## EXERCISE DETAILS
Copy every record below exactly, leaving out any pictures.

## DATA SECTION
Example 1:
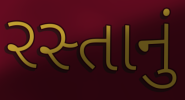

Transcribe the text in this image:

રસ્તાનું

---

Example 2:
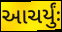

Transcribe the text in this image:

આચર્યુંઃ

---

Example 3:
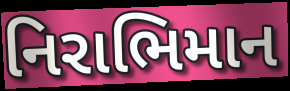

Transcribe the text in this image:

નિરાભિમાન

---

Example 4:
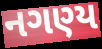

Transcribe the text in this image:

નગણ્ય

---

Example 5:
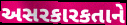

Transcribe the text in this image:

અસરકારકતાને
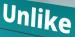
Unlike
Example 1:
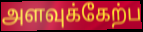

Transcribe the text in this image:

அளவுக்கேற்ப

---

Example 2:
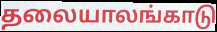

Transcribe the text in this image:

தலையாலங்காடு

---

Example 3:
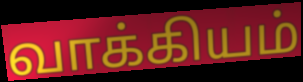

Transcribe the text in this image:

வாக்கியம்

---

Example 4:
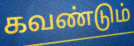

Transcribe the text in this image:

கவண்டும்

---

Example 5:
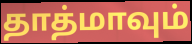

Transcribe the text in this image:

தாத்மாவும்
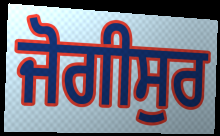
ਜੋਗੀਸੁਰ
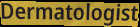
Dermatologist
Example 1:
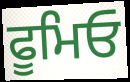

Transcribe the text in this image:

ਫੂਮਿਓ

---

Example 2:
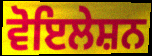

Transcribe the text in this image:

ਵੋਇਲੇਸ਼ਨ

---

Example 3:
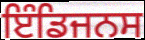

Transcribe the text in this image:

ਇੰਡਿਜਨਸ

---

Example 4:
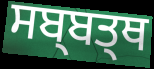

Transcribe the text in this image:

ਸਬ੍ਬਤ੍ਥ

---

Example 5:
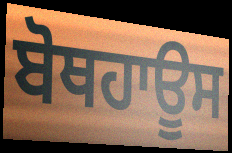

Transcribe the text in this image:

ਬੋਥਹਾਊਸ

## OUTPUT
Example 1:

Transcribe the text in this image:

રસ્તાનું

---

Example 2:

Transcribe the text in this image:

આચર્યુંઃ

---

Example 3:

Transcribe the text in this image:

નિરાભિમાન

---

Example 4:

Transcribe the text in this image:

નગણ્ય

---

Example 5:

Transcribe the text in this image:

અસરકારકતાને
Unlike
Example 1:

Transcribe the text in this image:

அளவுக்கேற்ப

---

Example 2:

Transcribe the text in this image:

தலையாலங்காடு

---

Example 3:

Transcribe the text in this image:

வாக்கியம்

---

Example 4:

Transcribe the text in this image:

கவண்டும்

---

Example 5:

Transcribe the text in this image:

தாத்மாவும்
ਜੋਗੀਸੁਰ
Dermatologist
Example 1:

Transcribe the text in this image:

ਫੂਮਿਓ

---

Example 2:

Transcribe the text in this image:

ਵੋਇਲੇਸ਼ਨ

---

Example 3:

Transcribe the text in this image:

ਇੰਡਿਜਨਸ

---

Example 4:

Transcribe the text in this image:

ਸਬ੍ਬਤ੍ਥ

---

Example 5:

Transcribe the text in this image:

ਬੋਥਹਾਊਸ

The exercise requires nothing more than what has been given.